A sociedade, razão maior da existência da organização estatal, será a maior beneficiada com a implementação de sistemas de controles plenos e efetivos na administração governamental, os quais, caso dotados de autonomia, independência e estrutura suficientes, decerto promoverão significativo aprimoramento do compliance no setor público, contribuindo para a redução de desperdícios e inibindo a corrupção. Portanto, é preciso controlar.
[1] Contador graduado pela Universidade do Estado da Bahia (UNEB). Pós-graduado em Gestão Pública Municipal (UNEB), Contabilidade Governamental (Fundação Visconde de Cairú) e Direito Público e Controle Municipal (Unibahia). Foi Controlador Municipal e Secretário de Administração, Finanças e Planejamento em municípios do Estado da Bahia. Ex-Analista de Controle Interno da Secretaria da Fazenda do Estado do Rio de Janeiro, onde ocupou a função de Superintendente de Normas Técnicas e foi Substituto Eventual do Contador Geral do Estado. Auditor de carreira do Tribunal de Contas do Município de São Paulo. Assessor Técnico da Câmara Técnica de Normas Contábeis e de Demonstrativos Fiscais da Federação (STN), indicado pelo Instituto Rui Barbosa. Membro do Subgrupo Nacional do PCASP da STN. Coautor dos livros: Entendendo a Contabilidade Orçamentária Aplicada ao Setor Público (2015); Entendendo a Contabilidade Patrimonial Aplicada ao Setor Público: do Ativo ao Patrimônio Líquido (2017); Entendendo o Plano de Contas Aplicado ao Setor Público (2ª ed. – 2017), todos publicados pela Editora Gestão Pública. Contato: profjcarvalho@hotmail.com
[2] São exemplos as operações Lava Jato e Prato Feito. A primeira é um conjunto de investigações em execução pela Polícia Federal do Brasil, que cumpriu mais de mil mandados de busca e apreensão, de prisão temporária, de prisão preventiva e de condução coercitiva, visando apurar um esquema de lavagem de dinheiro que movimentou bilhões de reais em propina. Investiga crimes de corrupção ativa e passiva, gestão fraudulenta, lavagem de dinheiro, organização criminosa, obstrução da justiça, operação fraudulenta de câmbio e recebimento de vantagem indevida. De acordo com investigações e delações premiadas recebidas pela força-tarefa da Operação Lava Jato, estão envolvidos membros administrativos da empresa estatal petrolífera Petrobras, políticos dos maiores partidos do Brasil, incluindo presidentes da República, presidentes da Câmara dos Deputados e do Senado Federal e governadores de estados, além de empresários de grandes empresas brasileiras. Já na segunda, a Polícia Federal objetivou desarticular uma suposta máfia da merenda que envolveria esquema fraudulento com políticos e lobistas em 30 municípios do Estado de São Paulo, envolvendo 65 contratos com prefeituras que somam R$ 1,6 bilhão.
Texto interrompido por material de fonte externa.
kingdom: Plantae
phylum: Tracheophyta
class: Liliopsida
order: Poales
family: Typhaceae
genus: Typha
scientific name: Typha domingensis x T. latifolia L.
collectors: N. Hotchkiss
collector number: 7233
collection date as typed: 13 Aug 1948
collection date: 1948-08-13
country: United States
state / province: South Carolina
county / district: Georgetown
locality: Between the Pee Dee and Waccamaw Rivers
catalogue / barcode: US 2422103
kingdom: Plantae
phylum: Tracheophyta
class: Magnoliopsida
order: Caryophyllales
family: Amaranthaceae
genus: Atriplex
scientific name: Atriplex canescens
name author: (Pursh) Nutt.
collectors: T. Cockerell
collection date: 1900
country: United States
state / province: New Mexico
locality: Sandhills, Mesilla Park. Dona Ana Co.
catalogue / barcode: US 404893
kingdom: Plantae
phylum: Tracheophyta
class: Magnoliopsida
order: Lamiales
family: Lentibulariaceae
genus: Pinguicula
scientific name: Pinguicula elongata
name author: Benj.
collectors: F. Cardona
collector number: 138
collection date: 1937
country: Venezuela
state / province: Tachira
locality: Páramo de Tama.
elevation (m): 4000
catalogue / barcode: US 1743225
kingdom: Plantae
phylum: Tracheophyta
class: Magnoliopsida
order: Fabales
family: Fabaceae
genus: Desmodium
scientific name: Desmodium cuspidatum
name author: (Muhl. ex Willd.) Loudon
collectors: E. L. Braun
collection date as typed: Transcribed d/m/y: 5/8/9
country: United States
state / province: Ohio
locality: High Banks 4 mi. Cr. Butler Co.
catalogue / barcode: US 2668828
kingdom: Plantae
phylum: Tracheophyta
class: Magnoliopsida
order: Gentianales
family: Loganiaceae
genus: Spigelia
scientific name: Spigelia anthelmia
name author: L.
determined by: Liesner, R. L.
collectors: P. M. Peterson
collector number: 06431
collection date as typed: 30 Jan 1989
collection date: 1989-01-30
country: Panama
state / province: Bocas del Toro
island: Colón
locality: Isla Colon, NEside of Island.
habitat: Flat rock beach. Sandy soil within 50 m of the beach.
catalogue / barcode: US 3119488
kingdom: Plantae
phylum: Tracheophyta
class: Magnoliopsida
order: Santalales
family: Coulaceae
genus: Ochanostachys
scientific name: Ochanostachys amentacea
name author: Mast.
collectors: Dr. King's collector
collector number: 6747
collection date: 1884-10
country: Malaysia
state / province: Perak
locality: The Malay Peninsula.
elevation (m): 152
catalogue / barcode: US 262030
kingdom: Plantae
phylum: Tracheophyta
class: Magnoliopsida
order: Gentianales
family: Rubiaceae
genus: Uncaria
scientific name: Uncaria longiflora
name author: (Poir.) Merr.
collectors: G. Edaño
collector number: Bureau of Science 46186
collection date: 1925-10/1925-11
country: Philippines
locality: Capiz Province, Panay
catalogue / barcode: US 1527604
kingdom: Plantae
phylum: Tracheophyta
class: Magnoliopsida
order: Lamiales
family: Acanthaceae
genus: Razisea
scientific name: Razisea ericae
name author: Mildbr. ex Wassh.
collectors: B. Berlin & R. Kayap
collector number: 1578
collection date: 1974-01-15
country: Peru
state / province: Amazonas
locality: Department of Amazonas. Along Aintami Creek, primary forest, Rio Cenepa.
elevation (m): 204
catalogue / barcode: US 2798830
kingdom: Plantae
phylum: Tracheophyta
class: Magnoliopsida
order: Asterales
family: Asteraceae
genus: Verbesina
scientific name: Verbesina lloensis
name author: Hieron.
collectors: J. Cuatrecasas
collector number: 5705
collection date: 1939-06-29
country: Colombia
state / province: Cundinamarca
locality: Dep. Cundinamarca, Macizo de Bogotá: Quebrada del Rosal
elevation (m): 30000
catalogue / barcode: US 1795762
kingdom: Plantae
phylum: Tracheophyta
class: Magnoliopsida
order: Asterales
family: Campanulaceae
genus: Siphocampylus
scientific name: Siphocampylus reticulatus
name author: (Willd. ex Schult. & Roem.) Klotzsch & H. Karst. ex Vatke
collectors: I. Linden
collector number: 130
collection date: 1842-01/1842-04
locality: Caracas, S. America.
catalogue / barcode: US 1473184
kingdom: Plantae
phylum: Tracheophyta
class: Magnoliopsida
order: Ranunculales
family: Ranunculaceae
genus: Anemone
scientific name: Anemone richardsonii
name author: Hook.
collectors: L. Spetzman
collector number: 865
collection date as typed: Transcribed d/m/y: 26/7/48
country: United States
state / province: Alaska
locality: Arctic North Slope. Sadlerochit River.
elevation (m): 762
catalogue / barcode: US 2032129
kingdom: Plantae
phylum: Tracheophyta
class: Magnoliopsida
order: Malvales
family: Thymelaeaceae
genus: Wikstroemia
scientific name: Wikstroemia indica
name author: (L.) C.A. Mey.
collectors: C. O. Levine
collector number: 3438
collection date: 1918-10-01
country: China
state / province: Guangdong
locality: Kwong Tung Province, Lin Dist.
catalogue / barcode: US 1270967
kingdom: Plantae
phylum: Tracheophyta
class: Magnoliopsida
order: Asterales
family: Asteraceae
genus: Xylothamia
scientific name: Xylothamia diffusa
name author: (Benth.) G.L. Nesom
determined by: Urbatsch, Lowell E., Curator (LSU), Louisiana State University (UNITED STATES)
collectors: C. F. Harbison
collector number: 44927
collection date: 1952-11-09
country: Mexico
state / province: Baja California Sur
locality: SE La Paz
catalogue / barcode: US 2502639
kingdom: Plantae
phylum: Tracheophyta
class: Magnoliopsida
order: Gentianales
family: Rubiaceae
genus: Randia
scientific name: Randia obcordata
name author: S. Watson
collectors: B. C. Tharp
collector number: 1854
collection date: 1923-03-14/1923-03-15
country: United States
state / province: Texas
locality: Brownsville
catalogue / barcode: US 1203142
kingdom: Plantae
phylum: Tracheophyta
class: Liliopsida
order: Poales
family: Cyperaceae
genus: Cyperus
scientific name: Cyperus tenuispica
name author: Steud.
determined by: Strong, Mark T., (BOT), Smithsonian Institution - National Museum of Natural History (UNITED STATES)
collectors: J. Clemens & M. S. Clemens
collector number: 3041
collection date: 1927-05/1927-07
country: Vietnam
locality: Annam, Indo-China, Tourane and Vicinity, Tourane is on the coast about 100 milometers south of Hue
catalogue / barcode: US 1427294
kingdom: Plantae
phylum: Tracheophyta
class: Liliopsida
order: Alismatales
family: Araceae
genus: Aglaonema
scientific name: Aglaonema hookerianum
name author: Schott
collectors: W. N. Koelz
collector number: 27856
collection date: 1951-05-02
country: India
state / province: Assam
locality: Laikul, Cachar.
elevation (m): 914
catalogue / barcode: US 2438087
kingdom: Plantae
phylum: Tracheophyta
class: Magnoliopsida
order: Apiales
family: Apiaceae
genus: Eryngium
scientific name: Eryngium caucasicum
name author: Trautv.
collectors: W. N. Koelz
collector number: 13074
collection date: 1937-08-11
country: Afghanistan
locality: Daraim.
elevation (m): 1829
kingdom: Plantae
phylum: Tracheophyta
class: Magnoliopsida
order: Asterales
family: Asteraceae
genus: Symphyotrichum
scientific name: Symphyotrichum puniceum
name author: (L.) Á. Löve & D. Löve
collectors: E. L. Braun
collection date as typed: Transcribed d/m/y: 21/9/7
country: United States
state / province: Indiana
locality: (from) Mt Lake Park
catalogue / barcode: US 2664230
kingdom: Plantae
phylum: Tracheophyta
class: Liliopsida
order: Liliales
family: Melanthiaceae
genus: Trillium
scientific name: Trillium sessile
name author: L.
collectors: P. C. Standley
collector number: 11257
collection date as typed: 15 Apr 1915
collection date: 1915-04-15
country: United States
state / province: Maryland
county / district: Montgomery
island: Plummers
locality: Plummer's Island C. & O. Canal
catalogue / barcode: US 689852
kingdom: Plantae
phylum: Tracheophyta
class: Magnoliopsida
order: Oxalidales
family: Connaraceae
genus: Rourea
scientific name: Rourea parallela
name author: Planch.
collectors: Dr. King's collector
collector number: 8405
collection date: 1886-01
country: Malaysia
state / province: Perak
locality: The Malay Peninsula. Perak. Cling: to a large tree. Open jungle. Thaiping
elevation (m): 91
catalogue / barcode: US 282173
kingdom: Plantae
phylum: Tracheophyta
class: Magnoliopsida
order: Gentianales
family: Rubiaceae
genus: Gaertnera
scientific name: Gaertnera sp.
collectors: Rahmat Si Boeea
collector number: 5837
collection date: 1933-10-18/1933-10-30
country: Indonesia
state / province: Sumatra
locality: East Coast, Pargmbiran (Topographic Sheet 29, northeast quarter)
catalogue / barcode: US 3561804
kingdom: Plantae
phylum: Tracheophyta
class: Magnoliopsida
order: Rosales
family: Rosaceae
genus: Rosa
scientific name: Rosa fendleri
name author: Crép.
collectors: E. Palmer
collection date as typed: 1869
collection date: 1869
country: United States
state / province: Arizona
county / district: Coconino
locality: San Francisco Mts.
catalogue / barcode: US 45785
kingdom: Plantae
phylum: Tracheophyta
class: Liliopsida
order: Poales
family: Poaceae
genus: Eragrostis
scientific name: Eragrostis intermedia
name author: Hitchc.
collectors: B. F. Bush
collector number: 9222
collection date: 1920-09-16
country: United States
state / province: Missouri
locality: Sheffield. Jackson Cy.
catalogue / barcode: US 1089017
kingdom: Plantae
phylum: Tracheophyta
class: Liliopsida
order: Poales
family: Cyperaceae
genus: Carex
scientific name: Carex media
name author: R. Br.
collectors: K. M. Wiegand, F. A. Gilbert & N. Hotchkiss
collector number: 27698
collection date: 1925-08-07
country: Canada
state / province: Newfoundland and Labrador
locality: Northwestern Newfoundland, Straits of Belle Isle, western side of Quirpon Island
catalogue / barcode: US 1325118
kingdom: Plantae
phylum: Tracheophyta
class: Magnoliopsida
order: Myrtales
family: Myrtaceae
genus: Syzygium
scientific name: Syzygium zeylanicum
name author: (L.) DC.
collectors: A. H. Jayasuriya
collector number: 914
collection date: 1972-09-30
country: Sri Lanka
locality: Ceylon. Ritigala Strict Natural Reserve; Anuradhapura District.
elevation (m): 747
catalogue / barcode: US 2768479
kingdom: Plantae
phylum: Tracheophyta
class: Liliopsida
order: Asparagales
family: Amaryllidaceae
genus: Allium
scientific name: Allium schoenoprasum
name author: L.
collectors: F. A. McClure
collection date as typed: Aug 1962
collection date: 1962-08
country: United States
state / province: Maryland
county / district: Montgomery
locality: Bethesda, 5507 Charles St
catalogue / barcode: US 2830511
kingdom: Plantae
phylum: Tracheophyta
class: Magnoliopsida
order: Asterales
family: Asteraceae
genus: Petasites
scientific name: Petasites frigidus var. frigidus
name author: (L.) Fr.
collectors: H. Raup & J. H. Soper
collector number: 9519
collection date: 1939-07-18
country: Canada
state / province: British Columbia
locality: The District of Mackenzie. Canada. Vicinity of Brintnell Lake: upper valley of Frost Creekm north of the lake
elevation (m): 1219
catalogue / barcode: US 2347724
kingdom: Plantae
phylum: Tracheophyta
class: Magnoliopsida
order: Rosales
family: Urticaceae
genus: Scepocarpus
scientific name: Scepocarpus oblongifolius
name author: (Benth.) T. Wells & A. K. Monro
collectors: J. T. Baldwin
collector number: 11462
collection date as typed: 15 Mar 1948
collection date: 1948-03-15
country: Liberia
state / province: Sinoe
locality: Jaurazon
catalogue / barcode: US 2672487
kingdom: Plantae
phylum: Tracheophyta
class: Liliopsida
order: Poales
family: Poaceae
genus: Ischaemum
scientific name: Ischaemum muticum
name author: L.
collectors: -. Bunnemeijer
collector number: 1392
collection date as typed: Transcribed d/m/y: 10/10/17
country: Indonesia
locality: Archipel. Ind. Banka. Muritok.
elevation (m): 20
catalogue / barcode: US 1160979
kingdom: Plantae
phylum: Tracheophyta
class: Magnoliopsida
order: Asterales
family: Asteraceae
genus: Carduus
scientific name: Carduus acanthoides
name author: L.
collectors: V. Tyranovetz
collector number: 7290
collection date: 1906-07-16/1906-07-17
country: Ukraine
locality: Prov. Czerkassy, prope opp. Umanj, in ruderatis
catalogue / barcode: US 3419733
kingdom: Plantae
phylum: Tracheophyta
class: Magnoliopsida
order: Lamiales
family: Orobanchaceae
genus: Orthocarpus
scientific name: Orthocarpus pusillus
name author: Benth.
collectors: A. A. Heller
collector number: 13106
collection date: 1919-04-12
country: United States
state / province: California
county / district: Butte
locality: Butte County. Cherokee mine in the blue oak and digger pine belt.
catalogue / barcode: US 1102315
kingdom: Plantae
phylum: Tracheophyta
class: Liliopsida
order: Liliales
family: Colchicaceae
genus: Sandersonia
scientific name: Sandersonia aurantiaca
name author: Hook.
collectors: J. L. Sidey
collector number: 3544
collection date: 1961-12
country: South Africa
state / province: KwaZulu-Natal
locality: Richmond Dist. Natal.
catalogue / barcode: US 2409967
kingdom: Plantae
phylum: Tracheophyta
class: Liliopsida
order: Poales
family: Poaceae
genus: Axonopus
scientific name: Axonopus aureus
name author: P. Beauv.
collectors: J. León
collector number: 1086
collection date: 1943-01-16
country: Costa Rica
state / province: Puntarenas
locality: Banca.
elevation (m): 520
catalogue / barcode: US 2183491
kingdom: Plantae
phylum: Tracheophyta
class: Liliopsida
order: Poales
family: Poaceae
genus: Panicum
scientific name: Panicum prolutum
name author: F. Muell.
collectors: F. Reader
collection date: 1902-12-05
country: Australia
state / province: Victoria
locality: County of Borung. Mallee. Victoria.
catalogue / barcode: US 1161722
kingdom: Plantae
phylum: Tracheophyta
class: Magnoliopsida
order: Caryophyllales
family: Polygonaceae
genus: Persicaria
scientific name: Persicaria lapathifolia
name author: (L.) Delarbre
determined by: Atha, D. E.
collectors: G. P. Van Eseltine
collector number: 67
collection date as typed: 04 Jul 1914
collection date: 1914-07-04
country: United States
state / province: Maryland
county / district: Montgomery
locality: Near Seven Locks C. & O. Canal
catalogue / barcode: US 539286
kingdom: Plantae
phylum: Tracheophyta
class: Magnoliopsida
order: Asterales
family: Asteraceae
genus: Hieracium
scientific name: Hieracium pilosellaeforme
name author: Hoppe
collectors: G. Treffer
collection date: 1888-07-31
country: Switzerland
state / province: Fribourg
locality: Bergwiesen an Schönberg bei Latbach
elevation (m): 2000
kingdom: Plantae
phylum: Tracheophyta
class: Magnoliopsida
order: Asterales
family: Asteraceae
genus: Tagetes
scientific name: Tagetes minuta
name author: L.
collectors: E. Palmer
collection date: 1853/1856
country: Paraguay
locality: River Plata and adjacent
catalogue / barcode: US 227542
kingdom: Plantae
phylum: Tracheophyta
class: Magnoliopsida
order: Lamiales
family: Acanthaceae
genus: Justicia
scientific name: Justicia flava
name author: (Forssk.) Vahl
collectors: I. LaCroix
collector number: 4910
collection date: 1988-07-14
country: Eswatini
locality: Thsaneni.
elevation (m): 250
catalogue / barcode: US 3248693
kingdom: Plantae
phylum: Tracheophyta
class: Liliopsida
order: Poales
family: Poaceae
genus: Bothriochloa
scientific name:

[3] CASTRO, Rodrigo Pironti Aguirre de. Ensaio avançado de controle interno: profissionalização e responsividade. Belo Horizonte: Fórum, 2016. Págs. 156 e 157.
[4] Op.cit., págs. 207 a 209.
[5] A PEC 45/2009 encontrava-se, em 20/10/2018, no Senado Federal. A última movimentação da proposta ocorreu em 05/07/2016, conforme informações do site do Senado.